基于深度强化学习的建筑能源系统优化策略

doi:10.11930/j.issn.1004-9649.202210043

中国电力 ›› 2023, Vol. 56 ›› Issue (6): 114-122.DOI: 10.11930/j.issn.1004-9649.202210043

基于深度强化学习的建筑能源系统优化策略

石文喆^1,2, 李冰洁^1,2, 尤培培³, 张泠^1,2

1. 湖南大学土木工程学院，湖南长沙 410082;
2. 建筑安全与节能教育部重点实验室，湖南长沙 410082;
3. 国网能源研究院有限公司，北京 102209

收稿日期:2022-10-13 修回日期:2022-11-04 发布日期:2023-07-04
作者简介:石文喆（1998—），男，硕士研究生，从事深度强化学习在建筑能源系统中的理论研究，E-mail：shiwenzhe@hnu.edu.cn;张泠张泠（1969—），女，通信作者，博士，教授，从事建筑能源系统柔性用能研究，E-mail：zhangling@hnu.edu.cn
基金资助:
国家自然科学基金资助项目（51878253）。

Optimization Strategy of Building Energy System Based on Deep Reinforcement Learning

SHI Wenzhe^1,2, LI Bingjie^1,2, YOU Peipei³, ZHANG Ling^1,2

1. College of Civil Engineering, Hunan University, Changsha 410082, China;
2. Key Laboratory of Building Safety and Energy Conservation, Ministry of Education, Changsha 410082, China;
3. State Grid Energy Research Institute Co., Ltd., Beijing 102209, China

Received:2022-10-13 Revised:2022-11-04 Published:2023-07-04
Supported by:
This work is supported by National Natural Science Foundation of China (No.51878253).

摘要/Abstract

摘要： 针对建筑能源系统中需求侧的负荷不确定性与供给侧的可再生能源随机性，提出一种基于深度强化学习的建筑能源系统管理优化策略。首先，搭建能源系统供需侧研究框架并建立设备模型。然后，将实时阶段下的建筑能源管理问题构建为马尔可夫决策过程，利用深度强化学习理论，以最小化用电成本、保证室内热舒适水平和最大化消纳可再生能源为优化目标，采用决斗双重深度Q网络算法进行训练，得到训练后的算法可以根据实时环境参数做出自适应控制决策。最后，通过在建筑能源系统案例中的应用，将该策略与传统的基于规则的控制策略相比较，结果表明，所提出的优化策略使用电成本降低11.03%，热不舒适时长降低89.62%，未消纳光伏发电量降低10.43%。
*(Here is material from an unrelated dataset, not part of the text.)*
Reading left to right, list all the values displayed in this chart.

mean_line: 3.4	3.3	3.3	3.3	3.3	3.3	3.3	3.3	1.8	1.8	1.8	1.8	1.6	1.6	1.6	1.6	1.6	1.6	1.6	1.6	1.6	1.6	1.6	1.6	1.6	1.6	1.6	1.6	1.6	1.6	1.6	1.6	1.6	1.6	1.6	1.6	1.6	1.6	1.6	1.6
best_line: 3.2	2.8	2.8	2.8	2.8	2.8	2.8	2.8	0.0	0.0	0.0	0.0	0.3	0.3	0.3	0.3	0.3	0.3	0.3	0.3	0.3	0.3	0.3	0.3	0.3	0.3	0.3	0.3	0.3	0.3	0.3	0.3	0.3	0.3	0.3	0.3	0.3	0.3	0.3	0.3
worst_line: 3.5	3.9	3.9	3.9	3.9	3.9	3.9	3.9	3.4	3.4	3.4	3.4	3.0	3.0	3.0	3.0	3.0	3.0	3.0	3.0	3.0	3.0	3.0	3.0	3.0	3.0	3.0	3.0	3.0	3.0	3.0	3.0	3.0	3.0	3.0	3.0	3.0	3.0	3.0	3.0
关键词: 建筑能源系统, 深度强化学习, 实时控制策略, 储能优化

Abstract: Aiming at the load uncertainty on the demand side of the building energy system and the randomness of renewable energy on the supply side, a building energy system management optimization strategy is proposed based on deep reinforcement learning. Firstly, a supply-demand side research framework for the energy system and device model is built. The building energy management problem under the real-time stage is constructed as Markov decision-making process, and the deep reinforcement learning theory is used to minimize the cost of electricity, ensure the indoor heat comfort level and maximize the consumption of renewable energy as the optimization goals, and the duel dual deep Q network algorithm is used for model training, and the trained model can make adaptive control decisions according to real-time environmental parameters. Finally, through the application in the building energy system case, the results show that the proposed optimization strategy reduces the cost of electricity by 11.03%, the duration of thermal discomfort by 89.62%, and the amount of unconsumed photovoltaic power generation by 10.43%, comparing with the traditional rule-based control strategy.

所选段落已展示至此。